------ Dataset ------
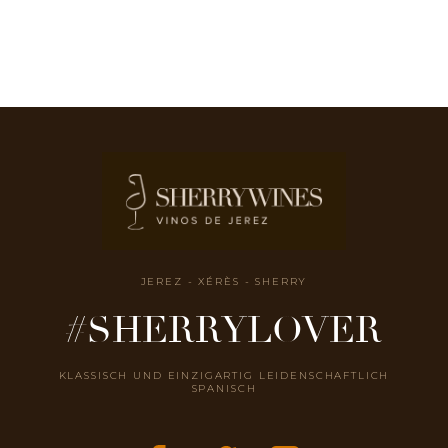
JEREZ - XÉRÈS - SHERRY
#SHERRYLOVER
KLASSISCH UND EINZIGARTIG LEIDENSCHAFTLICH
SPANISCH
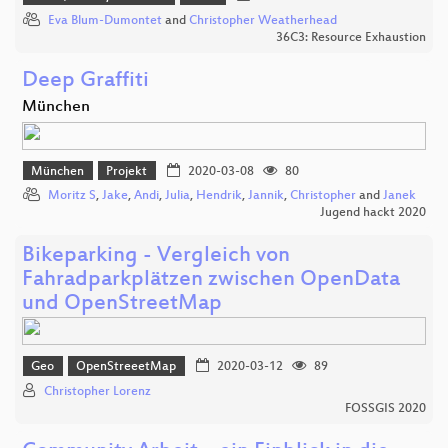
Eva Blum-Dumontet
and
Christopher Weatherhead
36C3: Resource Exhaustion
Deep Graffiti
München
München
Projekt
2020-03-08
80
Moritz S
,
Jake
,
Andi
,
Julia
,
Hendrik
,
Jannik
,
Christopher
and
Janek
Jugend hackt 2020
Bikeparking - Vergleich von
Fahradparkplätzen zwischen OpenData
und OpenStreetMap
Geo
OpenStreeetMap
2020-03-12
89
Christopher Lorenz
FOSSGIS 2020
------
__Aim of the task__
Type the listing out again word for word, passing over each picture.

__Answer space__
JEREZ - XÉRÈS - SHERRY
#SHERRYLOVER
KLASSISCH UND EINZIGARTIG LEIDENSCHAFTLICH
SPANISCH
Eva Blum-Dumontet
and
Christopher Weatherhead
36C3: Resource Exhaustion
Deep Graffiti
München
München
Projekt
2020-03-08
80
Moritz S
,
Jake
,
Andi
,
Julia
,
Hendrik
,
Jannik
,
Christopher
and
Janek
Jugend hackt 2020
Bikeparking - Vergleich von
Fahradparkplätzen zwischen OpenData
und OpenStreetMap
Geo
OpenStreeetMap
2020-03-12
89
Christopher Lorenz
FOSSGIS 2020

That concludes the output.